Rendre hommage au passé pour mieux se tourner vers l’avenir, telle était le sens de la démarche de Nicolas Sarkozy en se rendant dans le Cantal à Montboudif, le village natal de Georges Pompidou, président de la République de 1969 à 1974, dont on célébrait le centenaire de la naissance ce mardi 5 juillet 2011. Cette forme de nostalgie conjuguée au futur, le locataire de l’Elysée l’avait déjà affichée le 9 novembre 2010 lorsqu’il s’était rendu à Colombey-les-Deux-Eglises dans le cadre de la commémoration du 40e anniversaire de la disparition du général de Gaulle.
Tradition et modernité
« A aucun moment le général de Gaulle n'est resté prisonnier du passé », avait alors souligné Nicolas Sarkozy. « Cet homme qui a incarné les grandes permanences de notre histoire a été constamment tourné vers l'avenir », avait-il poursuivi. Sept mois plus tard, son hommage à celui qui fut le Premier ministre du président de Gaulle durant six ans (un « record » qui tient toujours), puisait sensiblement aux mêmes sources. « Évoquer la figure de Georges Pompidou, c’est évoquer la plus pure tradition française mise au service de la plus grande modernité. C’est nous rappeler qu’au fond, la seule mission de la politique, aujourd’hui encore, c’est de jeter un pont entre la France d’hier et celle de demain ».
Successeur de de Gaulle à l’Elysée en 1969, Georges Pompidou hérita d’un pays à la fois porté par une expansion économique sans précédent (5% de croissance) et miné par le climat social conflictuel de l’après-mai 68. Doté d’une personnalité qualifiée de « complexe » par de Gaulle lui-même dans ses Mémoires, le normalien agrégé de grammaire et épris d’art contemporain incarnait, à sa façon, cette France de la fin des « trente glorieuses » écartelée entre tradition et modernité, passée en trois décennies de la ruralité séculaire à l’urbanisme débridé, toujours désireuse de jouer sa propre partition sur l’échiquier mondial.

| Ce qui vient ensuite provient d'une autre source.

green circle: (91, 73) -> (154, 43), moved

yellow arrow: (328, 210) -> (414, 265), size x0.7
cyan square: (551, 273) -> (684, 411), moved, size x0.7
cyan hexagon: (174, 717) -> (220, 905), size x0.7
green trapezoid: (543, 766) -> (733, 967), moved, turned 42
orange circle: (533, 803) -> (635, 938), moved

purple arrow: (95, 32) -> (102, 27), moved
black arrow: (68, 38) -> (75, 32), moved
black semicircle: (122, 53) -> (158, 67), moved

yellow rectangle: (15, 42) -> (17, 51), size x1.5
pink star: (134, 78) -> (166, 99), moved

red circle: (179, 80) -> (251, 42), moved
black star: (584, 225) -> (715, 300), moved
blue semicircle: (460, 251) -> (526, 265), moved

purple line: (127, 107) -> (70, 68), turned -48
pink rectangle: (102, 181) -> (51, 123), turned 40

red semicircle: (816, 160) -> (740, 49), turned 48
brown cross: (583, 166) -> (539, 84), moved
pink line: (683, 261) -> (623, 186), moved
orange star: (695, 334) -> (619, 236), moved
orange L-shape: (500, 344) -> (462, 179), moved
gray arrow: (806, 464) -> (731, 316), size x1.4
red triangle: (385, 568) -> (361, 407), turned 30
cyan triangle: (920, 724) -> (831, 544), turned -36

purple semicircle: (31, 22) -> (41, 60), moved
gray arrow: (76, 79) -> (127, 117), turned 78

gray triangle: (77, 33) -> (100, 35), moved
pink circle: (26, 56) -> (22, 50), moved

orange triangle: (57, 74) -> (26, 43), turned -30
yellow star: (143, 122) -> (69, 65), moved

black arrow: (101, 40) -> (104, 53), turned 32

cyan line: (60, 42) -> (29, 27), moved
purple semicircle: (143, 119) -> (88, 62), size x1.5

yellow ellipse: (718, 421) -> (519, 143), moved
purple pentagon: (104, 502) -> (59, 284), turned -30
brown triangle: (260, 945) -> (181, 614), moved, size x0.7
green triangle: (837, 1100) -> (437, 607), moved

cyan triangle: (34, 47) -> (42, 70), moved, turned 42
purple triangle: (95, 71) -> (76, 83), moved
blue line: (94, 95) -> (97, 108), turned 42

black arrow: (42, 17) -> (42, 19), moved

Quarante ans après, et avant que Nicolas Sarkozy ne vante ses mérites à l’occasion du centenaire, l’héritage pompidolien se résumait encore pour beaucoup de Français au Centre Pompidou du quartier Beaubourg à Paris, à la voie-express parisienne du même nom et au lancement de grands projets industriels (le TGV, le nucléaire et Airbus). Secrétaire général de l’Elysée de 1973 à 1974 et lui-même candidat à l’élection présidentielle en 1995, avec le soutien de Nicolas Sarkozy, Edouard Balladur – l’homme politique encore en exercice qui fut le plus proche de Pompidou – n’a pas tari d’éloge sur celui qui reste son modèle.
Un président normal
« On présente trop souvent Georges Pompidou comme uniquement préoccupé par la croissance économique alors qu’il fut aussi le premier en France, et sans doute en Europe, à créer un ministère de l'Environnement », a rappelé Edouard Balladur dans un entretien accordé à l’Agence France Presse. « A ses yeux, a repris l’ex-Premier ministre de la deuxième cohabitation, si la France devenait un grand pays industriel, elle ne devait pas y parvenir au prix de son bien-être, de son environnement, de la culture, de son paysage, de ses traditions ».
Les pourfendeurs de la « France moche » y trouveront sans doute à redire mais, trente-sept ans après sa disparition le 2 avril 1974, Georges Pompidou trouve même des partisans dans le camp opposé à celui de MM Sarkozy et Balladur. « Succédant à de Gaulle, Pompidou voulait se mettre dans une présidence normale, active, soucieux d’être proche des Français et moderne », déclarait à son sujet le candidat à la primaire socialiste, François Hollande, en mai dernier, dans une tirade autant destinée à fustiger l’actuel locataire de l’Elysée qu’à louer son lointain prédécesseur. Depuis, François Hollande a été qualifié de « Pompidou de gauche » par certains éditorialistes et même encouragé dans sa course à l’Elysée par l'ex-président Jacques Chirac, lui-même ministre de Georges Pompidou de 1971 à 1974. C’est sans doute ce que l’on appelle un pied de nez de l’Histoire.